Pasar del llanto a la sonrisa no es para Sandra un cambio de estado de ánimo, es un reto y un testimonio de superación. “Yo puedo decir qué se siente querer uno quitarse la vida, porque en algunas ocasiones lo pensé; yo puedo decir qué se siente no tener que comer, porque yo lo viví; yo puedo decir qué se siente estar desesperado, porque yo estuve desesperada; yo puedo decirle a una mujer que fue víctima de violencia sexual qué se siente, porque yo fui víctima de violencia sexual”, reflexiona.

Así, sin más razones que su experiencia, Sandra orienta a las mujeres cabeza de familia que hoy acuden a su fundación. “Hemos evitado unos 50 suicidios en los últimos meses. La solución ha sido conseguirles un empleo, porque la mayoría de estas mujeres tiene necesidades”, testifica.

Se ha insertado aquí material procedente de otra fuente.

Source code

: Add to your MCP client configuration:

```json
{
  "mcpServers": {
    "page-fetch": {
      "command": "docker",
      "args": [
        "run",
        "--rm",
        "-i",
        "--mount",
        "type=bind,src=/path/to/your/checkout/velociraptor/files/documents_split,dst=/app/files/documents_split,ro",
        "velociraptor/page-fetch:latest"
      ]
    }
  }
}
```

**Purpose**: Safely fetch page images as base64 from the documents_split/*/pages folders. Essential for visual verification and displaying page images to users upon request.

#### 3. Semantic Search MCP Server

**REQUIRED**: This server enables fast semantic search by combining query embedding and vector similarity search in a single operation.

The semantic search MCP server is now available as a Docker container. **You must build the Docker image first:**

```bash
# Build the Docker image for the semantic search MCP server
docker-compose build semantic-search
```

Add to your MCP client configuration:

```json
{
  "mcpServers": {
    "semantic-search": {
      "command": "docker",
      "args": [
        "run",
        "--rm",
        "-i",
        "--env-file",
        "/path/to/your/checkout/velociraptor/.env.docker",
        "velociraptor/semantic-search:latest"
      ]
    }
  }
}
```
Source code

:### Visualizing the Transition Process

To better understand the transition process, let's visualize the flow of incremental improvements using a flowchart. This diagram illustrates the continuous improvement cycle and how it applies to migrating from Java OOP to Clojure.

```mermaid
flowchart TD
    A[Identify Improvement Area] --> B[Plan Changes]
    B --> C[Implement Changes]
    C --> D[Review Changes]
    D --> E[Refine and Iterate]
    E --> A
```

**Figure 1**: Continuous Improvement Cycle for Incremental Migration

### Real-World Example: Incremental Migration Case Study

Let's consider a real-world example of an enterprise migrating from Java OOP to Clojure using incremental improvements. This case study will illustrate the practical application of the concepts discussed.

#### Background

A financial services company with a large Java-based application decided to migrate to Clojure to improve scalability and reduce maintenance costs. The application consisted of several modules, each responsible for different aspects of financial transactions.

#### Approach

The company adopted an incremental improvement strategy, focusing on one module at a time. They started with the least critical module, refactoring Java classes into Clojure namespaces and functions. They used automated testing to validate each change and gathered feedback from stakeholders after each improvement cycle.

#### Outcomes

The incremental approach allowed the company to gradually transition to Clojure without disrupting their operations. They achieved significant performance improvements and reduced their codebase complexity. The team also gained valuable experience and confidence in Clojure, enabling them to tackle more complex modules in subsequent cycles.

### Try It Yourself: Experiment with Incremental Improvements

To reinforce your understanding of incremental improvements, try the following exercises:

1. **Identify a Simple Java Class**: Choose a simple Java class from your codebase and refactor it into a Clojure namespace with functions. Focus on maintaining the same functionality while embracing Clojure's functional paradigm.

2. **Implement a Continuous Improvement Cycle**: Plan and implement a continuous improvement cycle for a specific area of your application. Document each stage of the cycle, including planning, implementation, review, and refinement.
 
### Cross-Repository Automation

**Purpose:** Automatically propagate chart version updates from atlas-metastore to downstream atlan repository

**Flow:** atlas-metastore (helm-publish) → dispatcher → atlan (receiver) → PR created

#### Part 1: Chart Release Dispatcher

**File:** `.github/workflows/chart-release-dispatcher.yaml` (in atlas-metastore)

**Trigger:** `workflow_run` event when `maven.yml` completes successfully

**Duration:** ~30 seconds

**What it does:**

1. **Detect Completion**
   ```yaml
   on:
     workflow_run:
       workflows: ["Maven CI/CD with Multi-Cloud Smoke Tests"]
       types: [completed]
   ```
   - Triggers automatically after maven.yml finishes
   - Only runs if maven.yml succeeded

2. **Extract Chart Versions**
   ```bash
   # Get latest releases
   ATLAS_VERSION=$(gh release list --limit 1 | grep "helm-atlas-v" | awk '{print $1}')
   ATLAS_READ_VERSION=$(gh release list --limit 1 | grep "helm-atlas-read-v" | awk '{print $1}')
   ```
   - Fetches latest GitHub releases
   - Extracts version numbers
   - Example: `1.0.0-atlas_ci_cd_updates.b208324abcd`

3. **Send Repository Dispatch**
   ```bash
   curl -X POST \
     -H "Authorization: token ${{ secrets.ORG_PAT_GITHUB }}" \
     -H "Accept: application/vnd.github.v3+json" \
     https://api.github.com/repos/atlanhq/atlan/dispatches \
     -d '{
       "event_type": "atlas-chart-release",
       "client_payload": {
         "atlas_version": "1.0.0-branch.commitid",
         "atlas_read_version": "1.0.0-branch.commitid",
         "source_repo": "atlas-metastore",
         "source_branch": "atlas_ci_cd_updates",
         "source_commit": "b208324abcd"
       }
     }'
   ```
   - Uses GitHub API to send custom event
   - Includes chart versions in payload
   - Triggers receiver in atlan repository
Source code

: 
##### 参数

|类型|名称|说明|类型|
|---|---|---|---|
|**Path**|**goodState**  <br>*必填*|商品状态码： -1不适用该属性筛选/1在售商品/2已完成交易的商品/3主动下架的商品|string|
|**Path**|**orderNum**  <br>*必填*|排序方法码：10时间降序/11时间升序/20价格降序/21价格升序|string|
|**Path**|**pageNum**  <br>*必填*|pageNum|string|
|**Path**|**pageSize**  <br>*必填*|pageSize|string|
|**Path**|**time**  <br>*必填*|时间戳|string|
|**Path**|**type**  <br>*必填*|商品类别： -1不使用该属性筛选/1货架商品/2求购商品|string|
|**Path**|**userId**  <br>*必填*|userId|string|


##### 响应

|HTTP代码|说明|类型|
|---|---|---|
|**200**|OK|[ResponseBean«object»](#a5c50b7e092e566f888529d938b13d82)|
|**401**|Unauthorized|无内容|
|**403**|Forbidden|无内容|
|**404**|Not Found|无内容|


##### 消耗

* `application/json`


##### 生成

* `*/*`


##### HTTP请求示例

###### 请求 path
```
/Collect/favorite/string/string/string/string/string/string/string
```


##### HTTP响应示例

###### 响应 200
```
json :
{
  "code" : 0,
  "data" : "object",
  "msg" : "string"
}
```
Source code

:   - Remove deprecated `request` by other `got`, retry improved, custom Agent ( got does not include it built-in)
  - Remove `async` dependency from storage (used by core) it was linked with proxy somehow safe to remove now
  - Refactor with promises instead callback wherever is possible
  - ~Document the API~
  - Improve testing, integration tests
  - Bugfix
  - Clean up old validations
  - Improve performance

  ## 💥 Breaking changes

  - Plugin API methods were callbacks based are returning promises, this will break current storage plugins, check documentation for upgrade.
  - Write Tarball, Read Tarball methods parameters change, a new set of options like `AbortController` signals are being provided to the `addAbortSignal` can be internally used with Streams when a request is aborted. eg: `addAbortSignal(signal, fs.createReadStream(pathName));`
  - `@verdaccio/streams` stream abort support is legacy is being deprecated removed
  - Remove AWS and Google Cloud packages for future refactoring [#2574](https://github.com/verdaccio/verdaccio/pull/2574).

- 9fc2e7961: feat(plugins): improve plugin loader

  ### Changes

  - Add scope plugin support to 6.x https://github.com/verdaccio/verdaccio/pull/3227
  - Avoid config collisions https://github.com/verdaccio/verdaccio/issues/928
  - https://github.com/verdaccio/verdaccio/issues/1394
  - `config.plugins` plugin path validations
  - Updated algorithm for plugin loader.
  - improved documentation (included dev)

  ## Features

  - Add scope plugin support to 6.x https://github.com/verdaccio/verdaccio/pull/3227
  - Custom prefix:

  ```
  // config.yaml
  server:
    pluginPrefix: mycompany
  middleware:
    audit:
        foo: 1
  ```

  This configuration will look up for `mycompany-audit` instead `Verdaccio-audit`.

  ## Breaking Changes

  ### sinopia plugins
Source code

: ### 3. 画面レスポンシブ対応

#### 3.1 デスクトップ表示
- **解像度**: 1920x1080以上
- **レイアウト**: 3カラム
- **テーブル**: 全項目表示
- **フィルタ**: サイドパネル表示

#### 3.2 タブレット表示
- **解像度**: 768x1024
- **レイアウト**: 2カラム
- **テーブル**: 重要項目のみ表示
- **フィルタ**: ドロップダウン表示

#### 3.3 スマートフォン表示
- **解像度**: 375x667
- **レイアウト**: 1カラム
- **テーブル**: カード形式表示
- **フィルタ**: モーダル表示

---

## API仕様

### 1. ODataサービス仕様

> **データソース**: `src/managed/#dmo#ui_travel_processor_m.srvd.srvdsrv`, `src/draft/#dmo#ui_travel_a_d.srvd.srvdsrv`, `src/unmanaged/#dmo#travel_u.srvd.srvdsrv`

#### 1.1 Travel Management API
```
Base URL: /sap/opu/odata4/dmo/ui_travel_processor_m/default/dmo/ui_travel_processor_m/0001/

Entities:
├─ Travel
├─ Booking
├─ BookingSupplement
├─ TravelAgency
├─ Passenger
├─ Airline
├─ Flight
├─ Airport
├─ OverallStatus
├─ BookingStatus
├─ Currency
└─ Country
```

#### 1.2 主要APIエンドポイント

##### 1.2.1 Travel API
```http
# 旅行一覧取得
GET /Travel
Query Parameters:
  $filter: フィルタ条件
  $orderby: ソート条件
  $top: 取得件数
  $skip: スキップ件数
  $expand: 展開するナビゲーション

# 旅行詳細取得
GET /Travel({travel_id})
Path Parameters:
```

Salvar vidas y materializar sueños ha sido el ideal, construir un ambicioso programa de vivienda para 500 mujeres víctimas, en su mayoría cabeza de hogar, es ahora el desafío que lidera. “Haciendo actividades y con unos pocos ahorros, este año compramos un predio de 12.000 metros cuadrados y vamos a construir la primera etapa, aunque necesitamos del apoyo del Gobierno y la empresa privada”, expresa con orgullo y humildad.  

El llamado 

Donar su voz y su historia por la dignificación de las mujeres agraviadas es otra de sus apuestas. Reclama que los empresarios y personas del Estado se nutran de historias como la de ella y se unan a la labor social.

Agradece a quienes le han tendido la mano, a la Unidad para las Víctimas por haberla incluido en la estrategia de Reparación Emocional Vivificarte, que contribuyó a su proceso de recuperación emocional y reparación integral. Ante todo, agradece a Dios porque ha sido su refugio y en él pone a diario sus acciones.

Sin Dios, asegura, no habría sobrevivido en la sala de urgencias por el caso de violencia intrafamiliar, no hubiera contado con el apoyo del comandante guerrillero que la ayudó a volarse del infierno y, sin esa fe, María Camila jamás habría regresado a sus brazos como lo hizo en el año 2017.

“Yo no me dejé derrotar, yo no me encerré en una historia dura. Hoy en día, esas marcas que la vida dejó en mí las uso para motivar a otras mujeres, a las que les digo que la vida es linda, es hermosa y que hay que sembrar cosas bonitas”, señala.

Rodeada de sus seis hijos y de mujeres que la admiran, Sandra comparte cada instante de su asombrosa vida; es líder, pero ante todo, es un ejemplo de resiliencia, por ello, sueña, anhela y ríe.